On tying plants with the black thread...I switched very early on from thread to using a small dot of super glue to stick my anubias to stones and mosses to stones, branches etc. Just be careful not to get too much on the anubia rhizome as the glue can smother the rhizome and then kill the plant.
Here is a link (below) to "Lighting Articles and FAQ" and you might want to take a look at the sub link "Lighting an Aquarium using PAR instead of Watts).
Hope this helps!
|01-20-2014 03:21 AM|
This is a teeny-tiny suggestion, because I think your tank looks really nice, and I greatly admire your efforts to learn about lighting. . . I have to admit that I find it all totally mystifying and don't even know where to start -- every source seems to compare apples to oranges when it comes to lighting, so I never even know where to start.
But I digress!
You mentioned using black cotton thread to tie plants to a surface. I tried that too, because the black thread becomes almost invisible. But it rotted pretty quickly, certainly before any new roots were growing in my super-low-tech tank.

Set of tasks:
**1.** In the aquarium forum text, what did the first writer start using instead of thread to attach anubias to stones?
**2.** Reproduce the passage of the aquarium forum text starting at "On tying plants" and ending at "Hope this helps!".

Records:
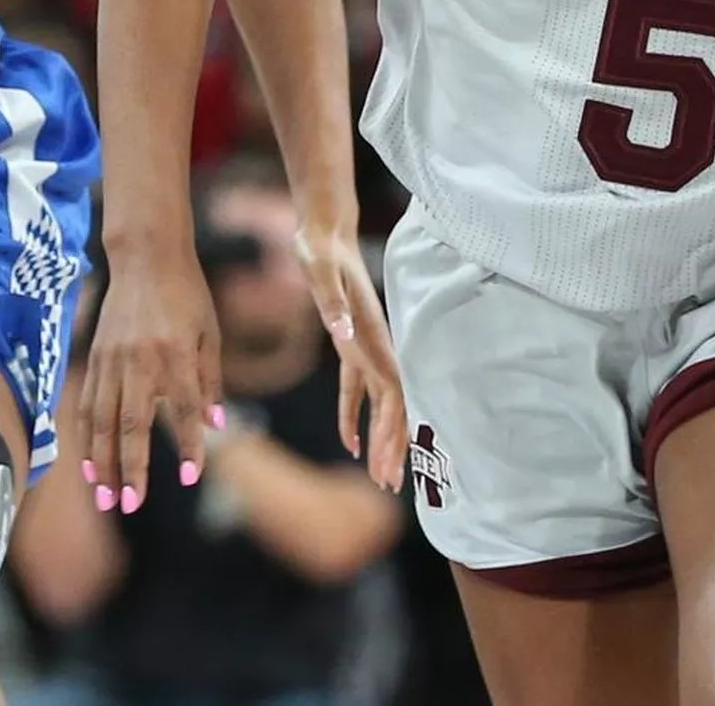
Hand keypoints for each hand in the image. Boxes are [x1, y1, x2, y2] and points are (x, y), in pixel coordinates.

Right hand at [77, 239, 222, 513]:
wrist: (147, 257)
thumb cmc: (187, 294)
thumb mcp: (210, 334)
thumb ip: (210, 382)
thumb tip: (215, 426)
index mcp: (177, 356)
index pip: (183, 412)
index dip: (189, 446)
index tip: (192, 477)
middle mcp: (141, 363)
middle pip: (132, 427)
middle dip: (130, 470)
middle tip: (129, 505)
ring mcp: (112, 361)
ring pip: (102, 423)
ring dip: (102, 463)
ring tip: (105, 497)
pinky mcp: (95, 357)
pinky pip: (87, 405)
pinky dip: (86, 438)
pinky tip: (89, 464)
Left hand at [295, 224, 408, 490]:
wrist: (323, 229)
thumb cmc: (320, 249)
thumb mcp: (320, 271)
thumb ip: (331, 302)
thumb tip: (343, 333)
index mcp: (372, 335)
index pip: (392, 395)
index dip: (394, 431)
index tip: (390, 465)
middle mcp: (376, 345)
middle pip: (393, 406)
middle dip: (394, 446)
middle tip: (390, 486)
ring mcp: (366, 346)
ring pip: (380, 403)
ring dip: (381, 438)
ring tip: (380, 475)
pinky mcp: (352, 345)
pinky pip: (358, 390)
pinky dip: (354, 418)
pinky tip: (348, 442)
* * *
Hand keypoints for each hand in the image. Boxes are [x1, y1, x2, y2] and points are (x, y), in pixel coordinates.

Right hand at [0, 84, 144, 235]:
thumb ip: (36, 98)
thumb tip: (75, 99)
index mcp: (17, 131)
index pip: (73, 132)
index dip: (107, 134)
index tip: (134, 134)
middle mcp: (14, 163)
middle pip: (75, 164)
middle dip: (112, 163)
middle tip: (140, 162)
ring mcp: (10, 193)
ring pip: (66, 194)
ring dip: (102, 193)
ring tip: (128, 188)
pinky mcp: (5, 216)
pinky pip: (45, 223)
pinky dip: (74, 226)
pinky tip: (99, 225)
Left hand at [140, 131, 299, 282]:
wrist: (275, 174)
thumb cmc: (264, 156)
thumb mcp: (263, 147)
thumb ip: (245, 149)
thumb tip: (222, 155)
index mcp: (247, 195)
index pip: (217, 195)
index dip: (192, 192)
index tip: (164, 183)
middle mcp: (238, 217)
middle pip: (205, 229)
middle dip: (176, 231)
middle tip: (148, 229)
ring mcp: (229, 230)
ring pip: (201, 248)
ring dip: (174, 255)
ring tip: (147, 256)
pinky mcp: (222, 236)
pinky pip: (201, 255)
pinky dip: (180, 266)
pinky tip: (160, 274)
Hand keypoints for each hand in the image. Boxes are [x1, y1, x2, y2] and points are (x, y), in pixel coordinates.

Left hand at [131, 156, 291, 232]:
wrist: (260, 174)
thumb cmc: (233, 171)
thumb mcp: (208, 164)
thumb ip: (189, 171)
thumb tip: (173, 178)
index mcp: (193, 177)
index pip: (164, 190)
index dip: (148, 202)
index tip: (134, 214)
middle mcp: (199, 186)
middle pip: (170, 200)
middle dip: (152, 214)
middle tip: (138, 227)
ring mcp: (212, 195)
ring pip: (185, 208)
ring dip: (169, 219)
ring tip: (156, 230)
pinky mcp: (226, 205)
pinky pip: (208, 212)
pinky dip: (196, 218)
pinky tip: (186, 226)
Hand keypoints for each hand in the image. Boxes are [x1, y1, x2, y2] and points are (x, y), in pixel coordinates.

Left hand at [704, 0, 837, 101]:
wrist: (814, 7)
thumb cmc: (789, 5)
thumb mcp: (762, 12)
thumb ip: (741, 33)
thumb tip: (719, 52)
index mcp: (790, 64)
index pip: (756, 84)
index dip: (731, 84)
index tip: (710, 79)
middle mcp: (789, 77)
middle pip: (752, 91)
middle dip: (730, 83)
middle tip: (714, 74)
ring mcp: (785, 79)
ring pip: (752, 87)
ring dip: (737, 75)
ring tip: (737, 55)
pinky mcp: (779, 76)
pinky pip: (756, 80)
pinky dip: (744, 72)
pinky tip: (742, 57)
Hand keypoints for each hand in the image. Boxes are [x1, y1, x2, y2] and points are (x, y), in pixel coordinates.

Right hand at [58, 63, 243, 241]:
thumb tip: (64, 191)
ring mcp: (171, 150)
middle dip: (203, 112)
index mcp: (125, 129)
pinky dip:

Answers for the exercise:
**1.** A small dot of super glue.

**2.**
On tying plants with the black thread...I switched very early on from thread to using a small dot of super glue to stick my anubias to stones and mosses to stones, branches etc. Just be careful not to get too much on the anubia rhizome as the glue can smother the rhizome and then kill the plant.
Here is a link (below) to "Lighting Articles and FAQ" and you might want to take a look at the sub link "Lighting an Aquarium using PAR instead of Watts).
Hope this helps!